Die Bühne ist ihr Ding

Janet Kammann (vorn) mit ihren Mitspielern: „Heul doch!“ rufen sie ihr zu.
Janet Kammann (vorn) mit ihren Mitspielern: „Heul doch!“ rufen sie ihr zu.
Foto: FUNKE Foto Services
Dank mehrerer Zuschüsse kann das Claudius-Theater für junge Leute mit Handicap langfristiger planen. Das motiviert die Aktiven ungemein.

Mitte..  Die Bühne ist ihr Ding: Jana Feldmann (26) spielte schon im ersten Stück des Claudius-Theaters mit; sichtlich genießt sie selbst die Wiederholungen bei den Proben. Zwischendurch umarmt sie ihre Mitspieler. „Es macht mir mächtig Spaß, ich mach weiter – garantiert“, beteuert die junge Frau.

Das Claudius-Theater, das aus dem Verein KuKuC (Kunst und Kultur in den Claudius-Höfen) hervorgegangen ist und längst, so dessen Vorsitzender Klaus Wengst, zum Flaggschiff wurde, muss nun nicht länger von Stück zu Stück denken. Dank eines weiteren Zuschusses von „Aktion Mensch“ (5000 Euro), vor allem aber wegen der Zusicherung der Jugendhilfe GmbH „Life“ unter Geschäftsführer Gerd Lichtenberger, für die nächsten drei Jahre das Projekt mit jeweils 5000 Euro zu fördern, kann sich das Theater etablieren.

Lichtenberger betreut seit 20 Jahren Jugendliche in psychosozialer Arbeit. Er war beeindruckt „vom Elan, mit dem sich hier Menschen mit Handicap einbringen“. Für drei Jahre übernimmt nun auch Landtagspräsidentin Carina Gödecke (SPD) die Schirmherrschaft: „Inklusion ist die Zukunft“, sagt sie.

Theater erwuchs aus Nachbarschaft der Claudius-Höfe

Der Theaterpädagoge Jens Niemeier hat die Truppe aufgebaut. Auch er kann nun fest dabei bleiben: „Es ist schon ein ganz anderen Arbeiten mit dem Wissen, dass das Theater verstetigt ist.

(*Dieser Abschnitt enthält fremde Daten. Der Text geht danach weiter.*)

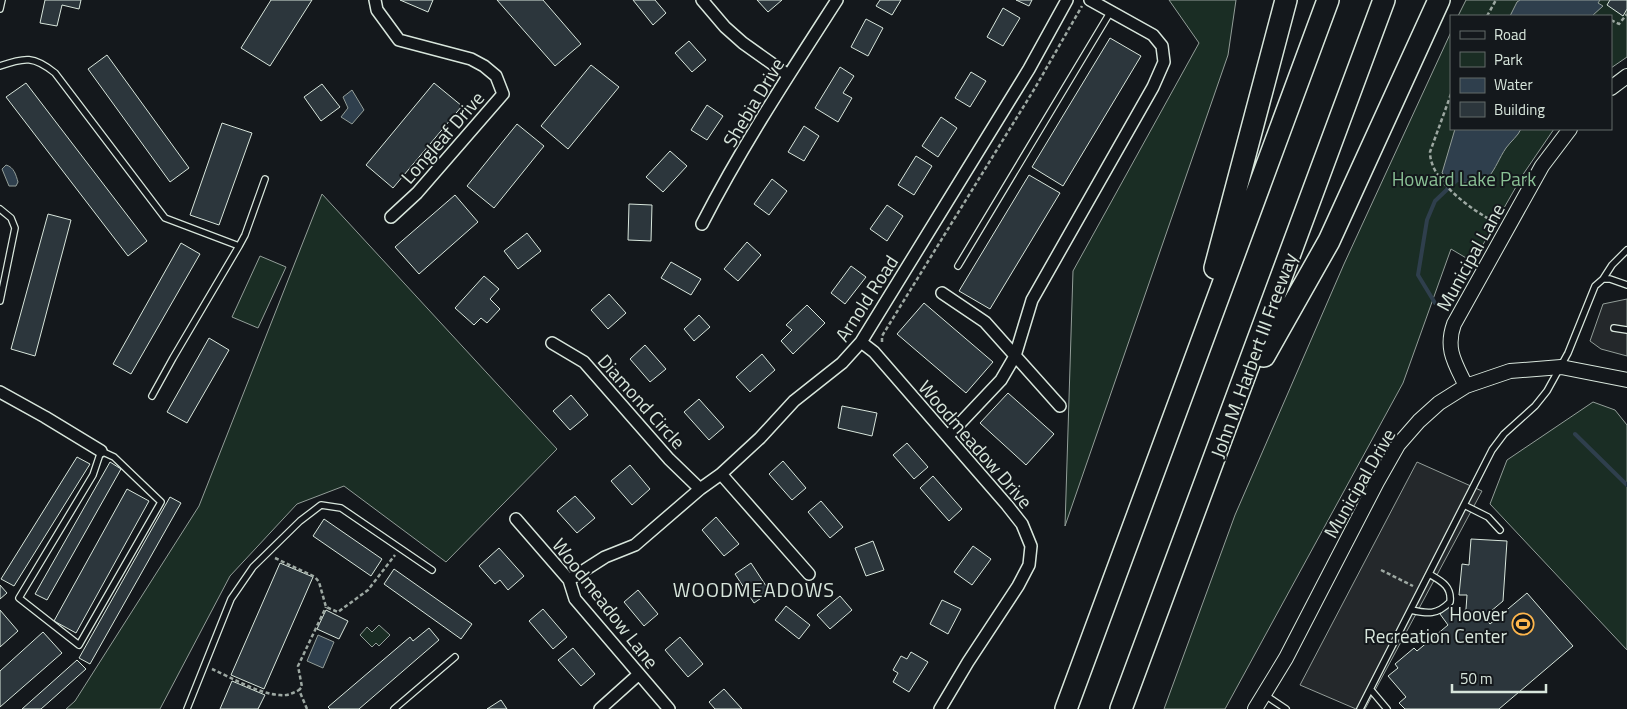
<svg xmlns="http://www.w3.org/2000/svg" width="1627" height="709" viewBox="0 0 1627 709" font-family="'Titillium Web',sans-serif">
<style>
.green{fill:#1a2d24;stroke:#939e99}
.parking{fill:#24282b;stroke:#939e99}
.water{fill:#2f3f4d;stroke:#939e99}
.lines{fill:none;stroke-linecap:round;stroke-linejoin:round}
.stream{stroke:#2f3f4d;stroke-width:4}
.building{fill:#2c363c;stroke:#d8e6dc}
.service-casing{stroke:#d8e6dc;stroke-width:8}
.minor-casing{stroke:#d8e6dc;stroke-width:14}
.tertiary-casing{stroke:#d8e6dc;stroke-width:16}
.motorway-casing{stroke:#d8e6dc;stroke-width:24}
.path{stroke:#9da8a2;stroke-width:2.5;stroke-dasharray:4 2.5;stroke-linecap:butt}
.service{stroke:#14181c;stroke-width:5.5}
.minor{stroke:#14181c;stroke-width:11}
.tertiary{stroke:#14181c;stroke-width:14}
.motorway{stroke:#14181c;stroke-width:21}
.labels{text-anchor:middle;dominant-baseline:central;stroke-width:4;stroke-linejoin:round;paint-order:stroke}
.street-label{font-size:19px;fill:#d8e6dc;stroke:#14181c}
.park-label{font-size:19px;fill:#8ac095;stroke:#14181c}
.poi-label{font-size:19px;fill:#d8e6dc;stroke:#14181c;text-anchor:end}
.neighbourhood-label{font-size:20px;letter-spacing:1px;fill:#d8e6dc;stroke:#14181c}
</style>
<rect width="100%" height="100%" fill="#14181c"/>
<path class="green" d="M1169,0H1236L1228,55L1065,526L1073,271L1199,43Z
M1466,0H1627V57L1611,68V16H1458Z
M1451,32V129H1554L1524,173L1473,262L1451,249L1403,383L1225,709H1164L1235,515L1344,264Z
M322,194L557,449L446,562L344,486L297,504L230,576L160,709H66L75,701L199,506Z
M260,256L286,267L258,328L232,317Z
M1593,402L1615,410L1627,425V650L1490,504L1507,460Z
M379,625L390,635L379,646L376,643L372,647L360,635L367,627L372,632Z"/>
<path class="parking" d="M1627,299V356L1601,349L1590,341L1603,304Z
M1417,462L1482,491L1365,709H1356L1300,685Z"/>
<path class="water" d="M1520,0H1600L1598,3L1603,6L1592,16H1510L1517,2Z
M352,90L364,110L352,124L341,117L348,108L343,97Z
M1455,129H1521C1518,136 1511,141 1506,148C1493,167 1490,193 1459,181C1451,178 1450,180 1442,173Z
M6,165C14,167 16,175 18,182L16,186H9L2,169Z
M318,635L334,642L323,668L307,661Z"/>
<g class="lines">
<path class="stream" d="M1435,303L1418,275L1427,220L1435,201L1457,180
M1575,434L1627,485"/>
</g>
<path class="building" d="M45,0H81L79,9L62,5L57,26L40,23Z
M271,0H312L270,66L241,48Z
M400,0H433L428,12Z
M497,0H543L581,44L555,66Z
M633,0H655L666,13L653,25Z
M757,0H782L768,12Z
M880,0H901L892,15L876,6Z
M1016,0H1032L1029,6Z
M1610,0H1627V9L1623,16L1607,5Z
M1003,8L1020,18L1003,46L987,37Z
M866,19L883,28L868,56L851,47Z
M1110,38L1141,56L1063,186L1032,167Z
M689,41L706,60L692,72L675,53Z
M107,55L189,168L170,182L88,69Z
M591,65L619,87L568,149L541,126Z
M840,67L854,76L843,93L852,98L838,122L815,108Z
M971,72L986,81L970,107L955,98Z
M26,83L147,241L128,256L6,97Z
M434,83L462,106L393,188L366,165Z
M322,84L340,107L321,121L304,97Z
M707,105L723,116L707,140L691,130Z
M941,117L957,128L938,157L922,146Z
M222,123L252,133L219,225L190,215Z
M517,124L544,146L494,208L467,186Z
M804,126L819,136L804,161L788,152Z
M670,151L687,166L663,192L646,177Z
M916,156L932,166L914,195L898,185Z
M1029,175L1060,193L990,309L959,291Z
M772,179L787,191L769,215L754,204Z
M455,195L478,222L419,274L395,247Z
M629,204L652,205L651,241L628,240Z
M887,205L903,216L887,241L870,229Z
M48,214L71,220L35,356L11,349Z
M527,233L541,251L518,269L504,251Z
M747,242L761,255L738,281L724,269Z
M181,243L200,254L131,374L113,364Z
M671,262L701,279L691,295L661,278Z
M851,266L866,277L845,304L831,293Z
M484,276L499,289L490,299L500,309L487,323L481,318L474,325L455,308Z
M609,294L626,313L608,329L591,310Z
M924,303L993,362L966,393L897,334Z
M807,305L825,323L793,354L781,341L792,330L786,325Z
M699,315L710,327L694,341L684,329Z
M209,338L229,350L187,423L167,412Z
M645,345L666,369L650,382L630,359Z
M762,354L775,370L750,392L736,377Z
M1008,393L1054,434L1026,465L980,423Z
M571,395L588,415L570,430L553,411Z
M699,399L724,427L709,440L684,412Z
M842,406L877,413L872,436L838,428Z
M907,443L928,467L914,479L893,455Z
M77,457L90,464L14,586L1,579Z
M783,461L806,488L792,500L769,474Z
M110,462L121,469L47,600L35,594Z
M630,465L650,489L632,505L611,481Z
M933,476L962,509L949,521L920,488Z
M127,489L149,501L76,633L54,621Z
M575,496L595,518L577,533L557,511Z
M170,497L181,503L90,664L79,658Z
M821,501L843,527L830,538L808,512Z
M716,517L739,544L724,556L702,530Z
M324,519L382,559L371,576L313,536Z
M1471,539L1507,541L1503,601L1484,617L1490,624L1527,593L1573,646L1499,709H1405L1399,703L1406,697L1388,676L1398,668L1395,664L1414,648L1417,651L1448,625L1440,614L1448,607L1456,616H1458L1466,609L1467,595H1459L1462,564L1469,565Z
M873,541L884,570L866,576L855,548Z
M973,546L991,559L972,585L954,572Z
M499,548L524,576L508,590L500,580L495,584L479,566Z
M280,563L313,577L264,689L231,675Z
M751,563L770,592L754,603L735,574Z
M394,569L472,624L461,639L384,584Z
M0,585L7,593L0,599Z
M638,590L658,614L644,626L624,602Z
M840,596L852,610L830,629L817,615Z
M942,600L961,609L948,634L930,624Z
M786,606L810,625L799,639L775,620Z
M543,609L567,637L553,649L529,621Z
M0,610L18,631L0,647Z
M326,610L348,621L339,639L317,629Z
M429,628L439,640L359,709H330L328,707L410,637L413,641Z
M43,632L62,653L0,707V671Z
M680,637L703,664L688,677L665,650Z
M573,648L595,674L581,686L558,660Z
M911,652L928,662L909,692L893,682L898,673L893,670L901,656L907,659Z
M77,660L86,669L41,709H22Z
M232,681L265,695L258,709H220Z
M724,689L742,709H715L709,702Z
M501,700L507,709H487Z"/>
<g class="lines">
<g class="service-casing">
<path id="service" d="M0,9L2,0
M0,66C25,57 34,56 55,73L165,218L239,246L173,358L152,396
M0,209L11,218L15,228L0,301
M239,246L245,235L265,179
M958,266L1111,11
M1603,279L1612,265L1627,250
M1614,328L1627,330
M101,451L114,457L161,502L79,645L19,598L93,475Z
M1464,505L1488,517L1500,530
M1411,610C1428,614 1437,615 1450,602C1452,586 1441,581 1429,574
M1371,690L1387,709
M1265,695L1286,709
M187,709L231,599L253,567L300,521L321,505L341,508L432,570
M394,709L455,657
M1360,709L1492,450L1504,434L1535,406L1547,391L1568,353L1595,286L1603,279H1610L1627,285"/>
</g>
<g class="minor-casing">
<path id="minor" d="M375,0L377,10L399,40L471,59L484,66L496,76L503,94L417,193L391,217
M702,0L725,27L743,43L788,75
M702,224C742,146 790,73 837,0
M942,293L985,322L1060,406
M861,342L874,352L1007,505L1022,524L1031,546L1029,565L1018,586L968,662L940,709
M552,343L584,362L669,459L700,489
M0,392L45,417L101,451
M948,436L1001,380L1015,356L1032,300L1153,87L1164,62L1162,46L1153,35L1090,0
M721,474L809,574
M516,519L569,580L575,599L669,709
M569,580L605,557L635,545L700,489L721,474L760,438L794,401L842,363L861,342L1029,69L1067,0
M600,709L639,674"/>
</g>
<g class="tertiary-casing">
<path id="tertiary" d="M1611,88L1627,76
M1466,386C1455,363 1445,349 1454,324L1542,166L1570,129
M1255,709L1286,658L1377,482L1398,445L1419,421L1439,403L1466,386L1510,371L1561,367L1627,380"/>
</g>
<g class="motorway-casing">
<path id="motorway" d="M1215,268L1286,0
M1264,356L1329,241L1439,0
M1066,709L1328,0
M1121,709L1384,0"/>
</g>
<path class="path" d="M1487,16L1496,0
M1611,20L1619,24L1627,14
M1451,94L1430,152C1430,181 1471,209 1494,222
M882,342V336L1035,88L1082,6
M275,558L315,577L319,582L326,607L338,612L368,590L395,555
M1381,570L1413,586
M212,669C232,678 259,694 280,695C288,696 293,693 299,690
M307,709L299,690L302,687L298,666L326,607"/>
<use href="#service" class="service"/>
<use href="#minor" class="minor"/>
<use href="#tertiary" class="tertiary"/>
<use href="#motorway" class="motorway"/>
</g>
<defs>
<g id="stadium-ring" transform="scale(1.125)"><circle r="9.5" fill="#14181c" stroke="#ffb74d" stroke-width="1.5"/><path d="M0-5a6.5 5 0 1 0 0 10a6.5 5 0 1 0 0-10ZM-3.5-1.8h7v3.6h-7Z" fill="#ffb74d"/></g>
</defs>
<g fill-rule="evenodd">
<use href="#stadium-ring" x="1523" y="624"/>
</g>
<g class="labels">
<g class="street-label">
<text transform="translate(753 102) rotate(-59)">Shebia Drive</text>
<text transform="translate(442 137) rotate(-49)">Longleaf Drive</text>
<text transform="translate(1470 257) rotate(-61)">Municipal Lane</text>
<text transform="translate(866 298) rotate(-57)">Arnold Road</text>
<text transform="translate(1253 355) rotate(-70)">John M. Harbert III Freeway</text>
<text transform="translate(642 401) rotate(48)">Diamond Circle</text>
<text transform="translate(976 444) rotate(49)">Woodmeadow Drive</text>
<text transform="translate(1359 483) rotate(-60)">Municipal Drive</text>
<text transform="translate(606 603) rotate(52)">Woodmeadow Lane</text>
</g>
<g class="park-label">
<text x="1464" y="178">Howard Lake Park</text>
</g>
<g class="poi-label">
<text x="1507" y="613">Hoover<tspan x="1507" dy="22">Recreation Center</tspan></text>
</g>
<g class="neighbourhood-label">
<text x="754" y="589">WOODMEADOWS</text>
</g>
</g>
<rect x="1450" y="15" width="162" height="115" fill="#14181c" stroke="#626a69"/>
<rect x="1460" y="31" width="25" height="8" fill="#14181c" stroke="#626a69"/>
<text x="1494" y="40" font-size="15" fill="#d8e6dc">Road</text>
<rect x="1460" y="52" width="25" height="15" fill="#1a2d24" stroke="#626a69"/>
<text x="1494" y="65" font-size="15" fill="#d8e6dc">Park</text>
<rect x="1460" y="78" width="25" height="15" fill="#2f3f4d" stroke="#626a69"/>
<text x="1494" y="90" font-size="15" fill="#d8e6dc">Water</text>
<rect x="1460" y="102" width="25" height="15" fill="#2c363c" stroke="#626a69"/>
<text x="1494" y="115" font-size="15" fill="#d8e6dc">Building</text>
<path d="M1452 684v8h94v-8" fill="none" stroke="#d8e6dc" stroke-width="2.5"/>
<text x="1460" y="684" font-size="15" fill="#d8e6dc" stroke="#14181c" stroke-width="4" paint-order="stroke">50 m</text>
</svg>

Jetzt können wir auf Dingen aufbauen, es kann sich ein festes Ensemble etablieren.“ Langfristig könnten auch fertige Stücke inszeniert werden.

Das Claudius-Theater erwuchs aus der Nachbarschaft der Claudius-Höfe, dem inklusiven Wohnprojekt in der City. Weder im ersten Stück („Raufaser oder Blümchenmuster“) noch im aktuellen „Work-Life-Balla-Balla“ – eine Verballhornung des Begriffs „Work-Life-Balance“ – wird das Thema Inklusion thematisiert. Niemeier: „Jeder von uns hat irgendeine Behinderung; ob Kurzsichtigkeit, Down Syndrom, ob jemand nicht reden kann oder will. Fakt ist: Mit allen lässt sich eine Theaterproduktion aufbauen.“

Grönemeyers „Alkohol“ taucht im Stück auf

18 Leute gehören zum Ensemble, etwa die Hälfte von ihnen waren schon bei „Raufaser“ dabei. Wie der VfL-er Stefan Lilienthal (29) und seine Freundin Jana Feldmann. Sie ist glühender Grönemeyer-Fan; so ist es selbstverständlich, dass ihr Idol im Stück vorkommen muss. Niemeier: „Sie kam diesmal mit zwei Liedvorschlägen. Wir haben uns auf ,Alkohol’ geeinigt.“ Jeder Mitspieler steuerte Ideen und eigene Erfahrungen bei.

In „Work-Life“ dreht es sich in Collagen, Szenen, Liedern und Anekdoten um die abstrakte Reise einer jungen Frau, gerade mit der Schule fertig, auf der Suche nach „dem Leben“. Sie erlebt Situationen von Arbeit als Belastung, als Erfüllung, Leben als Party, als Sinnsuche, Liebe und Hass.

Gespielt wird sie von Janet Kammann (22). Sie ist neu dabei. „Ich wollte Theaterspielen einfach mal ausprobieren. Ich will auf jeden Fall weitermachen.“

Die Premiere am 25. April ist ausverkauft; Restkarten gibt’s für die Vorstellungen am 26. April, 19 Uhr, Claudius-Saal in den Claudiushöfen 10, sowie 28./30. April, Haus der Begegnung, Alsenstr. 19a. Tickets gibt’s im Vorverkauf für 10/5 Euro im Marktcafé, Claudiushöfe 10, Tel. 0234/ 52 00 81 -10 und an der Abendkasse.